President Obama will build his future presidential library and museum on the city’s South Side, the Barack Obama Foundation announced Tuesday.
“With a library and foundation on the South Side of Chicago, not only will we be able to encourage and effect change locally, but what we can also do is attract a world to Chicago,” Obama said in a video posted to the foundation’s web site.
Michelle Obama, who grew up on the city’s South Side, added, “I am thrilled to be able to put this resource in the heart of a neighborhood that means the world to me.”
The library will be hosted by the University of Chicago, where both Obamas have deep roots and had long been considered the favorite to win the project. The announcement on Tuesday made it official.
The president served as a senior lecturer at the university’s law school before he was elected to the U.S. Senate, and First Lady Michelle Obama was an executive at the university’s medical center. Susan Sher, a former senior aide to Michelle Obama, led the university’s bid for the library.
The Obamas also own a home near the university, but it remains unsettled whether the president and his family will return to the Windy City after he leaves office in early 2017.
The University of Chicago was picked over Obama’s alma mater Columbia University in New York, University of Hawaii, and the University of Illinois at Chicago.
The foundation, however, said in a statement that it “intends to maintain a presence at Columbia University for the purpose of exploring and developing opportunities for a long term association. In addition, the Foundation will work with the state of Hawaii to establish a lasting presence in Honolulu. Within Chicago, in addition to its association with the University of Chicago, the Foundation also plans to collaborate with the University of Illinois – Chicago.”
The foundation and Chicago Mayor Rahm Emanuel have scheduled a 12 p.m. Central Time news conference in Chicago to talk about the pick.
While Obama has settled on Chicago, it remains uncertain exactly where the library will be located.

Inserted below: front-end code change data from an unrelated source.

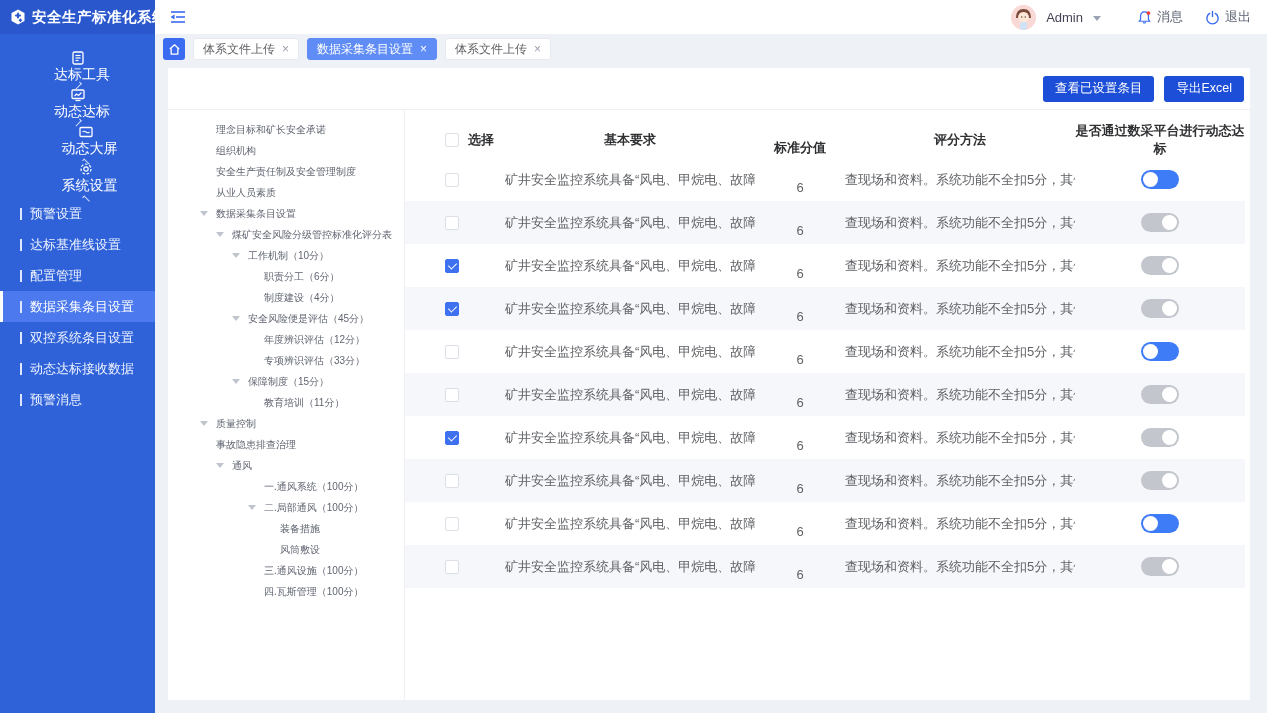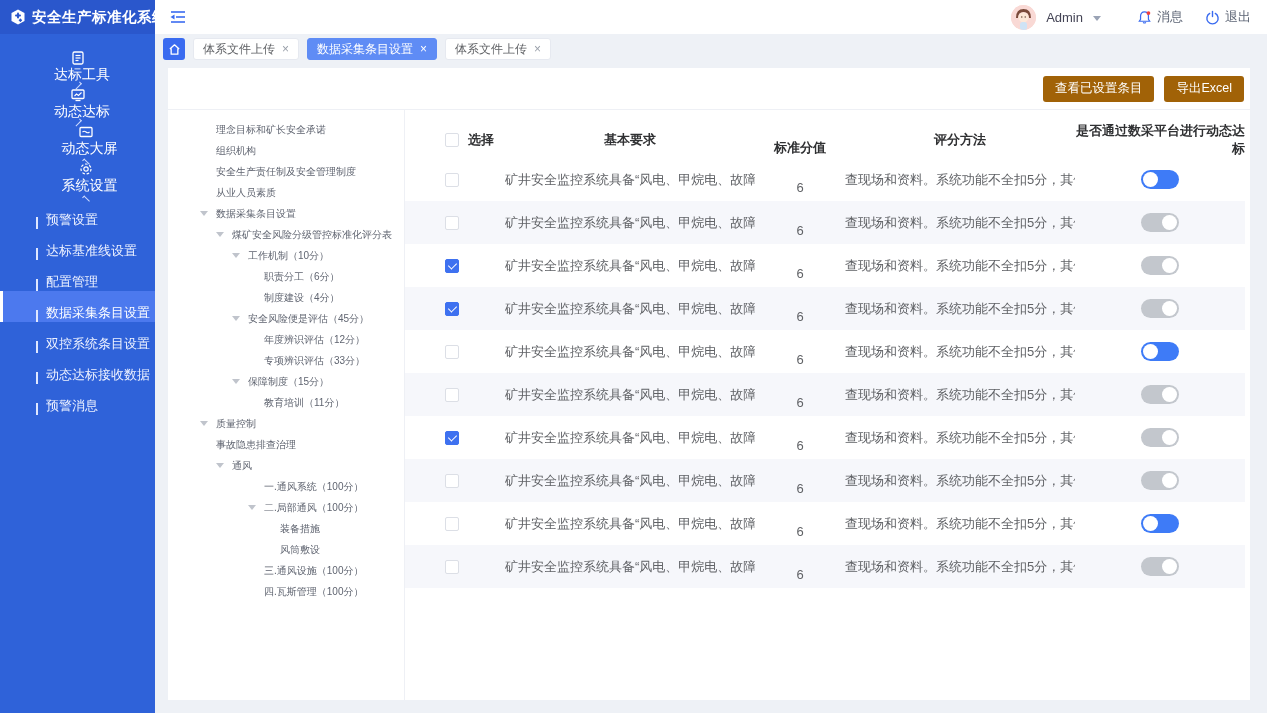--- a/index.html
+++ b/index.html
@@ -7,21 +7,21 @@
   body { font-family:"Liberation Sans", sans-serif; background:#eef1f6; display:flex; font-size:13px; color:#606266; }
 
   
   .sidebar { width:155px; flex:0 0 155px; background:#2f62d9; color:#fff; display:flex; flex-direction:column; }
   .logo { height:34px; background:#2a57cc; display:flex; align-items:center; gap:6px; padding-left:10px; }
   .logo-title { font-size:14.5px; font-weight:bold; white-space:nowrap; letter-spacing:0.5px; }
   .nav { padding-top:16px; }
   .nav-item { display:flex; align-items:center; height:37px; padding:0 14px 0 15px; font-size:14px; cursor:pointer; position:relative;flex-direction:column; }
   .nav-item.lv1 { padding-left:30px; }
   .nav-item .lbl { margin-left:8px; flex:1; white-space:nowrap; }
-  .nav-sub { display:flex; align-items:flex-end; height:31px; padding-left:36px; font-size:13px; cursor:pointer; position:relative; color:#eef2ff; }
+  .nav-sub { display:flex; align-items:center; height:31px; padding-left:20px; font-size:13px; cursor:pointer; position:relative; color:#eef2ff; }
   .nav-sub .bar { width:2px; height:12px; background:#dfe7ff; margin-right:8px; flex:0 0 2px; }
   .nav-sub.active { background:#4c79ee; color:#fff; }
   .nav-sub.active::before { content:""; position:absolute; left:0; top:0; width:3px; height:100%; background:#fff; }
   .chev { width:8px; height:8px; border-right:1.5px solid #cfdcff; border-bottom:1.5px solid #cfdcff; display:inline-block; }
   .chev.right { transform:rotate(-45deg); }
   .chev.up { transform:rotate(-135deg) translate(-2px,-2px); }
   .nav-ico { width:16px; height:16px; flex:0 0 16px; display:inline-flex; }
   .nav-ico svg { width:16px; height:16px; }
 
   
@@ -40,39 +40,39 @@
   .home-btn svg { width:13px; height:13px; }
   .tab { height:22px; display:flex; align-items:center; gap:7px; padding:0 9px; background:#fff; border:1px solid #e6e9f0; border-radius:3px; font-size:12px; color:#606266; cursor:pointer; white-space:nowrap; }
   .tab .x { font-size:12px; color:#9aa0aa; line-height:1; }
   .tab.active { background:#5f8cf5; border-color:#5f8cf5; color:#fff; }
   .tab.active .x { color:#fff; }
 
   
   .page { flex:1; padding:4px 17px 13px 13px; min-height:0; }
   .card { background:#fff; height:100%; display:flex; flex-direction:column; }
   .toolbar { height:42px; flex:0 0 42px; border-bottom:1px solid #eef0f5; display:flex; align-items:center; justify-content:flex-end; gap:10px; padding-right:6px; }
-  .btn { height:26px; padding:0 12px; background:#a16207; border:none; border-radius:3px; color:#fff; font-size:12.5px; cursor:pointer; font-family:inherit; }
+  .btn { height:26px; padding:0 12px; background:#1d4ed8; border:none; border-radius:3px; color:#fff; font-size:12.5px; cursor:pointer; font-family:inherit; }
 
   .content { flex:1; display:flex; min-height:0; }
   .tree-panel { width:237px; flex:0 0 237px; border-right:1px solid #eef0f5; padding:9px 4px 0 32px; overflow:hidden; }
   .tree-row { height:21px; display:flex; align-items:center; white-space:nowrap; cursor:pointer; font-size:10px; color:#5f6470; }
   .tree-caret { width:16px; flex:0 0 16px; display:flex; align-items:center; }
   .tree-caret.open::after { content:""; width:0; height:0; border-left:4.5px solid transparent; border-right:4.5px solid transparent; border-top:5.5px solid #c0c4cc; }
 
   
   .table-area { flex:1; padding:12px 5px 0 0; min-width:0; }
   .t-header, .t-row { display:flex; align-items:center; }
   .t-header { height:36px; font-weight:bold; color:#303133; font-size:13px; }
   .t-row { height:43px; font-size:13px; color:#606266; }
   .t-row.alt { background:#f6f7fb; }
   .c-select { width:100px; flex:0 0 100px; padding-left:40px; display:flex; align-items:center; gap:9px; }
   .c-req { width:250px; flex:1 1 250px; text-align:center; white-space:nowrap; overflow:hidden; }
   .c-score { width:90px; flex:0 0 90px; text-align:center;margin-top:16px; }
   .c-method { width:230px; flex:1 1 230px; text-align:center; white-space:nowrap; overflow:hidden; }
-  .c-dyn { width:170px; flex:0 0 170px; text-align:right; display:flex; justify-content:center; }
+  .c-dyn { width:170px; flex:0 0 170px; text-align:center; display:flex; justify-content:center; }
 
   .cbx { width:14px; height:14px; border:1px solid #dcdfe6; border-radius:2px; background:#fff; position:relative; cursor:pointer; flex:0 0 14px; }
   .cbx.checked { background:#3e71f0; border-color:#3e71f0; }
   .cbx.checked::after { content:""; position:absolute; left:4px; top:1.5px; width:4px; height:7px; border:solid #fff; border-width:0 1.5px 1.5px 0; transform:rotate(45deg); }
 
   .toggle { width:38px; height:19px; border-radius:10px; position:relative; cursor:pointer; }
   .toggle.on { background:#3e7bf7; }
   .toggle.off { background:#c3c7cd; }
   .toggle .knob { position:absolute; top:2px; width:15px; height:15px; border-radius:50%; background:#fff; }
   .toggle.on .knob { left:2px; }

The University of Chicago predicts the project will have a $220 million annual impact for the city of Chicago and would create nearly 2,000 permanent jobs.
The economic impact study — conducted last year by the Anderson Economic Group at the behest of the University of Chicago — says construction alone would have a $600 million impact on the city. It predicts that 800,000 visitors will be drawn annually to the library and museum.
Both Obamas paid tribute to the city, which they said played an integral part in shaping the people they became. Obama moved to Chicago in 1985 to take a job as a community organizer.
“All of the strands of my life came together, and I really became a man after I moved to Chicago,” Obama said.